Nada se va a solucionar si ponemos nuestra historia debajo de la alfombra. Hay que destruir (absolver) el germen, el virus de la ignominia. Para eso hay que rezar con nuestra historia, ya que eso es lo que somos y, si ya no lo queremos ser más, debemos tener memoria. Lejos de justificarnos, de ocultar, de tergiversar o minimizar, ¡la historia hay que anunciarla! Anunciar nuestra historia, como anunciamos la muerte de Cristo. Solo anunciando la muerte proclamaremos la vida.

Ardua, pero loable tarea, la del cristiano, hermosa y bendita tarea la de armonizar justicia y paz. Bienaventurados los que tienen hambre y sed de justicia porque serán saciados, y bienaventurados los que trabajan por la paz porque serán llamados hijos de Dios.

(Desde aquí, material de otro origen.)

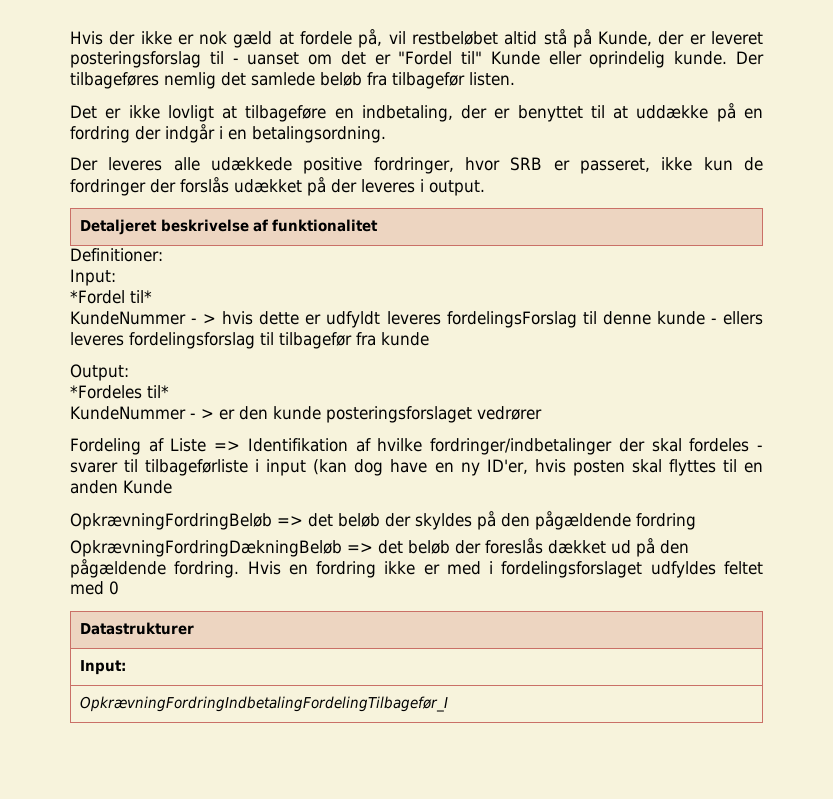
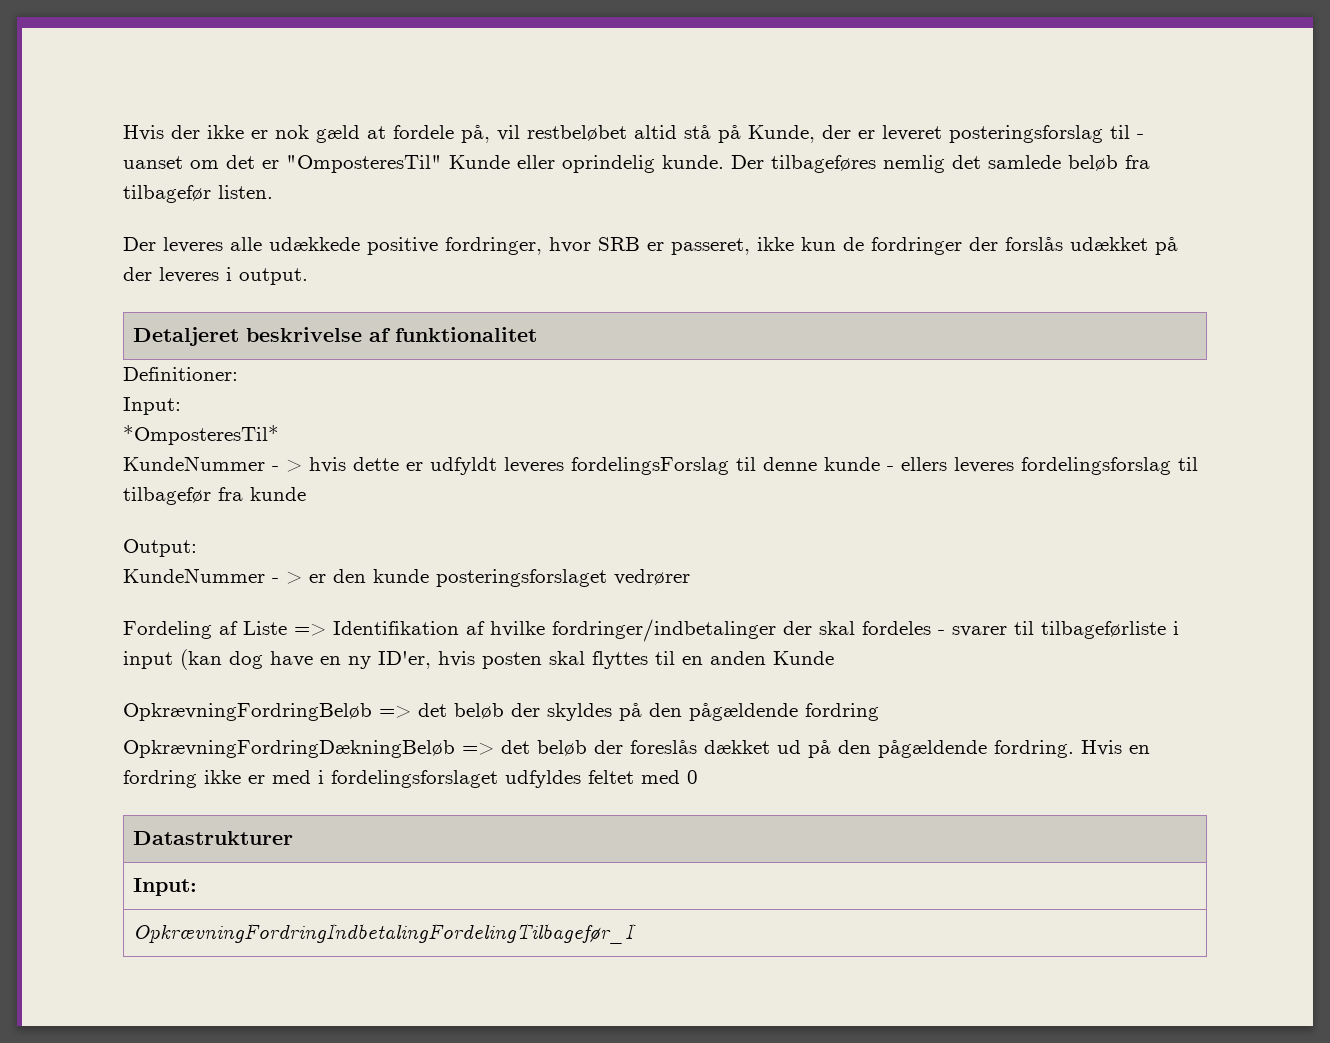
[398,51,483,65] "Fordel til" -> [286,155,442,173] "OmposteresTil"
[70,103,763,122] [70,124,386,143] // Det er ikke lovligt at tilbageføre en indbetaling, der er benyttet til at uddække på en fordring der indgår i en betalingsordning. -> (273, 192) none
[70,290,152,304] *Fordel til* -> [123,425,279,445] *OmposteresTil*
[70,385,169,399] // *Fordeles til* -> (197, 548) none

En esta línea de pensamiento y buscando la profunda reconciliación y unión de los argentinos, propongo para nuestros colegios cristianos-católicos un trabajo sobre la vida y obra de Monseñor Enrique Angelelli y compañeros mártires. Figuras que nos ayudarían a dicho fin. Proponer que sus vidas se aborden desde la mayoría de sus ángulos posibles. Involucrando a profesores de historia, ciencias sociales, catequistas, etc. ¡¡Todo el 2019 trabajando por comprender su mensaje!! A modo de lectio divina, intentando lograr lo primero, comprender la historia, el resto se lo dejamos a Dios.

Ojala seamos coherentes; si no nos gusta la vida de Angelelli, pues entonces quitemos los Crucifijos.


* Gustavo Larumbe es actual vicario de la Basílica San José de Flores.